I don’t want to clean out my apartment, I want to change my relationship to material things. So I kept “Become a tidy person,” and added organization and closet clearing to the sub-list.

4. Examine your motives.
I tried “Start a daily meditation practice” and it didn’t stick, but I don’t feel too worried about it. I deleted the goal because the whole point of meditating was to worry less anyway? So it worked. Everyone should try meditation.

I also had “Write 365 thank you notes” on my list, because I wanted to get back into the practice of writing them. Gratitude makes you happier, and more evolved, and increases muscle tone. Read the studies.

Anyway, I didn’t feel excited about it. Turns out I just like to think of friends finding real mail in their mailboxes. So I changed my goal to “Send 365 pieces of real mail.” And now I’m all set up for success. Stamps!

5. Speak for yourself.
Hank was really into robots for about three weeks, and we decided to make a robot zine together. I added it to my list, because awesome. Then when I sat us down to do it? He was into it for 10 minutes. So instead of forcing him to draw robots as some sort punitive exercise for being an indecisive six year old, I removed it from my list. Zen parenting, om.

6. Own up.
One of the questions I ask myself is, “Do I want to do this, or do I want to say I’ve done it?” Often it’s the latter. Case in point? Multi-day biking trip. Would I do it? Sure. If someone showed up at my door and said, “I have arranged an all-expenses-paid biking trip, Maggie Mason! Here is your bike. I have packed your bags and your food and lodging await.”

Rad. I shall pull on some spandex forthwith!

But. Assuming that doesn’t happen, do I want to go on a biking trip enough to plan it myself — or spend a year pitching it to potential backers? Do I want to spend a lot of money on an adequate bicycle, recruit friends, arrange for lodging and food, set aside vacation time, find child care?

No. I will never do that. Delete.

Have you edited your list recently, or did you have it tattooed on your person? If so, pics please. And if you don’t have a Life List yet, you should make one on Go Mighty, which is our community site. Come hang out.

12 thoughts on “6 Tips for Editing Your Life List

  1. robyn

    YES! I keep forgetting to go back to my Life List and edit. I’m thinking this spring, once baby girl gets here and I get my brain back (at least a little) and both kids are down for a nap at the same time (HAHAHAHAHAHAH!) I will re-visit, edit, and then pat myself on the back!

  2. Amy M

    Thank you. I do a good Life List cleanse about once a year. Write a book? Not right now, thanks. If it feels clunky on my list and something I hope I will feel more “into” again later? Delete.

    I love having a tidy list of about 100 things that excite me right now. It reminds me that opportunities are everywhere and boredom is silly.
────
## Work required
Write out the life list passage again, starting at "I don’t want" and ending at "Examine your motives.". Substitute "house" for "apartment".

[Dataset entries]
────
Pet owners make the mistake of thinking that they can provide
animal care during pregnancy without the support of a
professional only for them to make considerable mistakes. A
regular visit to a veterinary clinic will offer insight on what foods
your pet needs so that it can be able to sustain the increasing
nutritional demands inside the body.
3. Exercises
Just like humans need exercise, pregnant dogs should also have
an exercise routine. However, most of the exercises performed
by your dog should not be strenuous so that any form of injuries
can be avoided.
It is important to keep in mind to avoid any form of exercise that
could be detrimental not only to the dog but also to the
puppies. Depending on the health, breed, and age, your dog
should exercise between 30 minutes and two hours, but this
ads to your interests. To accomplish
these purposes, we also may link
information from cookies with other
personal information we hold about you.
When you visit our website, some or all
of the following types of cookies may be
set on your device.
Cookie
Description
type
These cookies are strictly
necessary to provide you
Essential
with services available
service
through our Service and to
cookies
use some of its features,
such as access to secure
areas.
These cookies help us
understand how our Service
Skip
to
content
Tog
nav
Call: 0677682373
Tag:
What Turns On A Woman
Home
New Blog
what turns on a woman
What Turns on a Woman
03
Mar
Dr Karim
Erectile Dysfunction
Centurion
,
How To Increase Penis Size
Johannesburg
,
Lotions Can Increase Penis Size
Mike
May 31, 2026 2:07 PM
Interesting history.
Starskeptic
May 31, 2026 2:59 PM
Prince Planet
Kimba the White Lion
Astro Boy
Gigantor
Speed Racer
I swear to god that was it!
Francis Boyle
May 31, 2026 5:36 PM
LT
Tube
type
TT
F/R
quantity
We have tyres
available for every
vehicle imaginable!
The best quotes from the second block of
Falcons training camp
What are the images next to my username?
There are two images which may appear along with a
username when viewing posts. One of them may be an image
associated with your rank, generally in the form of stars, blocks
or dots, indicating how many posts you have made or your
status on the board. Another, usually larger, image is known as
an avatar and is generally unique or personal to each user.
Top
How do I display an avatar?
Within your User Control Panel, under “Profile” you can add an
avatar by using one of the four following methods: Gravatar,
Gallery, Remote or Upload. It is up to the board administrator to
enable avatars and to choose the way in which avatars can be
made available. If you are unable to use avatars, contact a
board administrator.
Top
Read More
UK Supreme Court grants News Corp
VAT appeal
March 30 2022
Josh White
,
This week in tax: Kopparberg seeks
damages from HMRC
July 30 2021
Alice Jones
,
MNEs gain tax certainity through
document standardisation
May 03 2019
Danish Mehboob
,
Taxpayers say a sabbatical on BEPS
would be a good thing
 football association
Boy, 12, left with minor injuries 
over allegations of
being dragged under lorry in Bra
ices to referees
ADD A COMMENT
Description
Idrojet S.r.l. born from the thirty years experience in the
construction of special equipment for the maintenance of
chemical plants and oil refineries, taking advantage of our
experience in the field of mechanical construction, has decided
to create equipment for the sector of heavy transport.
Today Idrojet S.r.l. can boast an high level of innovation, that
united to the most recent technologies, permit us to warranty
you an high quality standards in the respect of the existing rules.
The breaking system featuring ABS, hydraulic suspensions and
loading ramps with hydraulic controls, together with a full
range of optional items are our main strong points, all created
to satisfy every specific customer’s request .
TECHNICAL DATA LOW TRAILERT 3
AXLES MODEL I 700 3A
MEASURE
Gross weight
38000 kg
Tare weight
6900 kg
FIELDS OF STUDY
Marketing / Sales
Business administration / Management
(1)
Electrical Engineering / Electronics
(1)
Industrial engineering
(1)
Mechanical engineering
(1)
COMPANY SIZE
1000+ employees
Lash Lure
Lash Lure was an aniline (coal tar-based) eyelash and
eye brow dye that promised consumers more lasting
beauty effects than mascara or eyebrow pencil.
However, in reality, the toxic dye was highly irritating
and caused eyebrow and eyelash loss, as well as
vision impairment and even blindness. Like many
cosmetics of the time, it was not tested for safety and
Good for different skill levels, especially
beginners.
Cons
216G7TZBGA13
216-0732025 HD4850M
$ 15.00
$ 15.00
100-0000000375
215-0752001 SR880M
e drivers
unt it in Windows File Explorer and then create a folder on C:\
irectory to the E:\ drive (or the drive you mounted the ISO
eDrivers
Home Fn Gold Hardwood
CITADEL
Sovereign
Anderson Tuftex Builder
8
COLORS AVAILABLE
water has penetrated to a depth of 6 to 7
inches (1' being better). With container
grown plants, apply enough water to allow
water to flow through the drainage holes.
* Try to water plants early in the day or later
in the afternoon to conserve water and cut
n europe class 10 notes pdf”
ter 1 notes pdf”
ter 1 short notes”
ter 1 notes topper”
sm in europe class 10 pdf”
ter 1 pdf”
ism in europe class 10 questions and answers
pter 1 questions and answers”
────
## Answer section
I don’t want to clean out my house, I want to change my relationship to material things. So I kept “Become a tidy person,” and added organization and closet clearing to the sub-list.

4. Examine your motives.